I smiled, tossing my car keys at him. “Oh, we absolutely do.”

We argued the entire ride home.

“You had no right —” Eric began, his voice desperate. “No right? You had no right to destroy our family.

What were you thinking, Eric? Did you even think about Max and Stuart?”

Tears threatened to spill, but I fought them back. I wouldn’t give him the satisfaction of seeing me break.

“It wasn’t supposed to be like this,” he muttered, gripping the steering wheel so tightly his knuckles turned white. “Wasn’t supposed to be like what?” I screamed. “A lying, cheating husband?

A father who betrays his family?”

“No, Anna —”

“Then how was it supposed to be, Eric? You cheat on me, lie to our kids, and sneak around with your secretary, but hey, as long as you’re happy, right? You’re free to do anything you please…

only because you’re a man, right?”

A flash of shame crossed his face. For a moment, I saw the man I married — the man who used to look at me like I was his whole world. He didn’t respond.

The silence was deafening. When we got home, I grabbed my things and locked myself in the bedroom, ignoring his pleas to talk. Each knock on the door felt like another betrayal.

I wasn’t ready to listen… not yet. Not when my entire world had just shattered into a million pieces.

I refused to talk to him after that. And within the next few days, Eric’s business was in shambles. When word of his rendezvous with his secretary became public, employees began resigning in large numbers.

No one wanted to work for a man who promoted mistresses instead of merit.

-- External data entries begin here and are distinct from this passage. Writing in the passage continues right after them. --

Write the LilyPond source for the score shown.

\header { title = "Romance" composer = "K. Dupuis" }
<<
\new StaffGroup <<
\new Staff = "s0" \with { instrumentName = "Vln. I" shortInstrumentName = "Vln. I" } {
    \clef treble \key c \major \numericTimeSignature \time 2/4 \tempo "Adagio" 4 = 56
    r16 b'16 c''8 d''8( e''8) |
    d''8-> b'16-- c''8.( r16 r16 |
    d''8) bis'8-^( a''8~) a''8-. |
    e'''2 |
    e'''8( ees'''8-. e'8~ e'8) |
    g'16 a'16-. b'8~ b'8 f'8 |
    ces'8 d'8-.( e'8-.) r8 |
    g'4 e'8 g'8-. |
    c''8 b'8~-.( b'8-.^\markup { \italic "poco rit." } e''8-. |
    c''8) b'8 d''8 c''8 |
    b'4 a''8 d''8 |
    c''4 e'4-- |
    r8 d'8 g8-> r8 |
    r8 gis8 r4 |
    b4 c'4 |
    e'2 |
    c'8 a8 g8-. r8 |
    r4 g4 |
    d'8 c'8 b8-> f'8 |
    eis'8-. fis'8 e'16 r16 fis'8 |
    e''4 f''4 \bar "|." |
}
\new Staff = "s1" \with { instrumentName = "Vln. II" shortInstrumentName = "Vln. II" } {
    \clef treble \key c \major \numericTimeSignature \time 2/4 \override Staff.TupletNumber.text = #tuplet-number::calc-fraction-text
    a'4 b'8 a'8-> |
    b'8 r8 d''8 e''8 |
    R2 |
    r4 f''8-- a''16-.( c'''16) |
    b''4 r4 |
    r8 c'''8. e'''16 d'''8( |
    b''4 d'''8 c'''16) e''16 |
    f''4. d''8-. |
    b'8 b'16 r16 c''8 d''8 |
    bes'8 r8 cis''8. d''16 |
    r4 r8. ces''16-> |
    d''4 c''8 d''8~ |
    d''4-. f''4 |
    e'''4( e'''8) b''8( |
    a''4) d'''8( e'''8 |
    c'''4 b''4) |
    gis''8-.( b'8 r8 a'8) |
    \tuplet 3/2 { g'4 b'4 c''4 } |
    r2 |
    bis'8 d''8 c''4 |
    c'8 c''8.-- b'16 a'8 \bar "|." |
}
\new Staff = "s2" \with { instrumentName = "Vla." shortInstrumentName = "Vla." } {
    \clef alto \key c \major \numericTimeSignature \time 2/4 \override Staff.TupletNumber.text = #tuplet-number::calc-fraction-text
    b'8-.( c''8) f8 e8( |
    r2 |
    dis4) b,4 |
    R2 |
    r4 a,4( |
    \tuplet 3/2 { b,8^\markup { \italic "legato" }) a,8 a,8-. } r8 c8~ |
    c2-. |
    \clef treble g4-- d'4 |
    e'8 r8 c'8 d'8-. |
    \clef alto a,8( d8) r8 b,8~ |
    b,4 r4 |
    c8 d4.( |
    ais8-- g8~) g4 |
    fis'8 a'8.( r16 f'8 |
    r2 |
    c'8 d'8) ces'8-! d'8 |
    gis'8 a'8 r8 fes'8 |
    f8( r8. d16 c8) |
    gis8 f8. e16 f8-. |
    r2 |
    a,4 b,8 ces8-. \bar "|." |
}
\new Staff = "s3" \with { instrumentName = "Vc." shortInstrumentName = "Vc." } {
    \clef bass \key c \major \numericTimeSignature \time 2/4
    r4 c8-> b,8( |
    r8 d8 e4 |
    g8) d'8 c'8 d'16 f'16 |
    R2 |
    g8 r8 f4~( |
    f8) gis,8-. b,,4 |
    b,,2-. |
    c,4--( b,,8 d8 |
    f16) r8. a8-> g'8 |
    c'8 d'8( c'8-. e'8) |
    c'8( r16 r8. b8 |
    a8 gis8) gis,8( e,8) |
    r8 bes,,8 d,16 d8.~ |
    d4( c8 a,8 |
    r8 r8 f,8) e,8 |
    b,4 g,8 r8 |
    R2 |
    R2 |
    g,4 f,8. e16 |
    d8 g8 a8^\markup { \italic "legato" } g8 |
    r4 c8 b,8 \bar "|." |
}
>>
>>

Each resignation was another nail in the coffin of his professional reputation. I filed for divorce a week later.

The paperwork felt like liberation — each signature a step towards healing. When I told the boys, Max was quiet for a long time. The silence was heavy, laden with disappointment and confusion.

Finally, he looked up, his eyes filled with a pain no 13-year-old should ever have to experience. “I always thought Dad was a hero,” he said softly. “Guess I was wrong.”

Those words shattered something inside me.

Not because of Eric, but because of the innocence my son had lost. Hearing those words broke my heart, but I knew I’d done the right thing. The last time I saw Eric, he looked like a shell of himself.

His business was gone, his reputation was ruined, and Lucy? She’d left him for someone with a bigger bank account. Gone was the confident man who used to stride through life.

In his place was a broken, desperate stranger. “Anna,” he pleaded on the road. “I made a mistake.

Please… can we fix this?”

The audacity. The absolute audacity of that request. I stared at him for a long moment, letting his words hang in the air.

Every memory of our marriage — the good and the bad — flickered through my mind like an old movie reel. Then I smiled… a cold, empty smile that didn’t reach my eyes.

“You know, Eric, you were right about one thing. Jogging really does clear your head.”

And with that, I turned and walked away to my new apartment, leaving him to deal with the mess he’d made.